The Impact of Free Software on competition
Do public administrations distort the market through the release of Free Software? An article by Prof. Dr. Simon Schlauri about the legal and economic arguments resulting from this question and originally written for our Public Money? Public Code - policy brochure.
Free Software is well established in the IT world. A significant number of companies, from SMEs to global corporations, invest considerable sums in the further development and use of Free Software. Public administrations now also regularly use Free Software. For example, for administration in municipalities, as a decision database for courts, or for the provision of geodata on the Internet1. The reasons for using Free Software in companies and public administrations are manifold, e.g. the openness of the standards used, the independence from suppliers and products, the exchange with the community of users and developers, security, as well as stability and possible cost savings.
The free availability of Free Software creates an ecosystem in which software developers, providers of complementary services (such as maintenance or support), and users are equally involved. Another important advantage of the Free Software model is the accelerated software development by users and developers, once the software code is made available to third parties.
It is debatable whether the release of software under a Free Software licence by the state could violate competition neutrality (i.e., the obligation of the state to treat competitors equally). In some countries the obligation of ensuring competition neutrality of the state’s actions is a constitutional principle. It may also arise from European law, for example from single market policy, or from public procurement or state aid law.
If the state itself enters a market and pursues commercial interests in the process, this is generally unproblematic from a competition neutrality perspective. By contrast, in most cases the consideration of other motives (public interest) leads to a distortion of markets and hence violates competition neutrality. In extreme cases, private activity is even completely displaced by public supply because the community subsid‐ izes its services with the use of state funds from the general budget. Vice versa, it can be argued that the more the state acts as a rational private competitor, the less the risk of distortion of competition.
Permissibility of making Free Software available by the state is dependent on whether, from the point of view of a private market participant, the release of Free Software would also be a viable business model, i.e. whether a private market participant, in a similar situation as the community, would also decide to release the source code under a Free Software licence2.
In addition, a recourse to subsidy law may be helpful. Subsidies include non‐refundable cash benefits, preferential conditions for loans, guarantees, free or discounted services, and benefits in kind. According to EU case law, such benefits exist if a private investor, compared to therelevant public administration, has not taken the same measure in a comparable situation3.
Thus, since there are a number of reasons for private market participants to release their own code free of charge under a Free Software licence, its release by the state is often unproblematic from a competition neutrality perspective.
An exclusive focus on closed source software could violate the principle of competition neutrality
Moreover, an exclusive focus of public administrations on closed source software could also discriminate against the companies involved in the aforementioned Free Software ecosystem and thus also violate the principle of competition neutrality.
Furthermore, in terms of public procurement law, the question arises as to whether cooperation between two or more contracting public authorities is possible within the framework of a joint Free Software project.
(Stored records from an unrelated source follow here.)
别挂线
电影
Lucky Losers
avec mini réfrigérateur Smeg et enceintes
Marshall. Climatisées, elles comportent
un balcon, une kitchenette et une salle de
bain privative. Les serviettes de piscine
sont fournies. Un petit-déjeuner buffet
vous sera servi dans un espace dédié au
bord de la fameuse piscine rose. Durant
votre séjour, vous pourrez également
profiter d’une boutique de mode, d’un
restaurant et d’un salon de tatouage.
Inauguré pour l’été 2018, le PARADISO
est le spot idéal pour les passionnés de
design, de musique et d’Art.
This is the case under the EU Public Procurement Directive, if there is a contractual basis between the public authorities under which common objectives are pursued, where cooperation is exclusively in the public interest, and where the contracting authorities involved perform less than 20% of the activities covered by the cooperation in the market as a whole. Especially in the case of administration‐specific software, this causes hardly any problems4.
It should be noted, however, that the disclosure of Free Software by a public administration might be problematic from a fair‐trade or administrative law perspective, if the disclosure exceeds the administration’s legally assigned tasks. So, for example, the distribution of general office software by any public administration would not be allowed5.
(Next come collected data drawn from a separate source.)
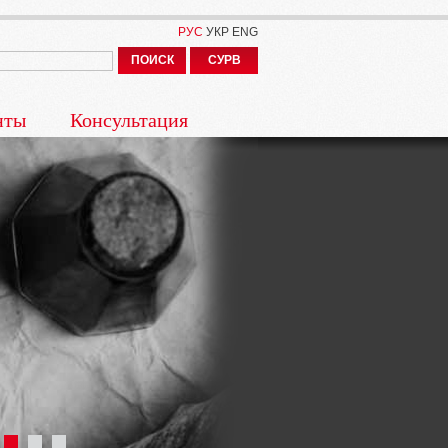
РУС
УКР
ENG
ПОИСК
СУРВ
нты
Консультация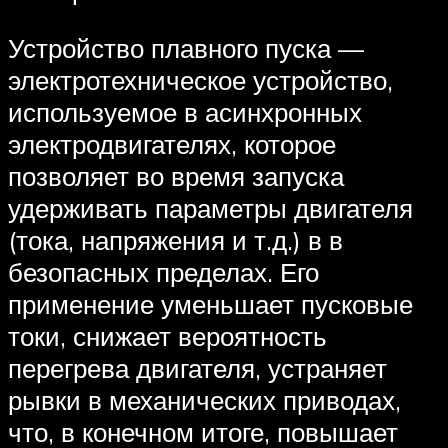
Устройство плавного пуска —
электротехническое устройство,
используемое в асинхронных
электродвигателях, которое
позволяет во время запуска
удерживать параметры двигателя
(тока, напряжения и т.д.) в в
безопасных пределах. Его
применение уменьшает пусковые
токи, снижает вероятность
перегрева двигателя, устраняет
рывки в механических приводах,
что, в конечном итоге, повышает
Nevertheless, in most cases, a government strategy to publish Free Software remains unproblematic, since there are many valid reasons for doing so which would also apply to private market participants.
About this article
This article was first published in the FSFE's "Public Money? Public Code!" - policy brochure. This brochure evaluates the modernisation of public infrastructure with using Free Software from the perspectives of academia, law, business, and government and stars leading experts from various ICT areas. The brochure is released in digital and print, and is published under a CC BY-SA 4.0 licence.
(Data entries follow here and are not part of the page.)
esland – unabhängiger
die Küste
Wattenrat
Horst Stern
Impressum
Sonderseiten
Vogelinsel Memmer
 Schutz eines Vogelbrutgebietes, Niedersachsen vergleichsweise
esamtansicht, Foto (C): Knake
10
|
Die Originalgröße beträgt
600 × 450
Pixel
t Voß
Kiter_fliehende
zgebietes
Prof. Dr. Simon Schlauri is an attorney and, since 2012, partner of the Swiss law firm Ronzani SchlauriAttorneys, which specialises in technology and information law. From 2009 to 2012 he worked as inhouse counsel in the IT and telecoms industry. Simon Schlauri received his doctorate on the subject of electronic signatures and habilitated in network neutrality (telecoms law). He regularly publishes on IT law topics and advises clients on IT law issues, particularly in the areas of open source software and open content.
- Thomas Poledna / Simon Schlauri / Samuel Schweizer, Gutachten zu den rechtlichen Voraussetzungen der Nutzung von Open Source Software in der öffentlichen Verwaltung, Berlin 2017, p. 23 ss.
- Poledna/Schlauri/Schweizer, p. 101 ss., 108.
- Poledna/Schlauri/Schweizer, P. 107 s.
- Poledna/Schlauri/Schweizer, p. 123 ss.
- Poledna/Schlauri/Schweizer, p. 85, 158.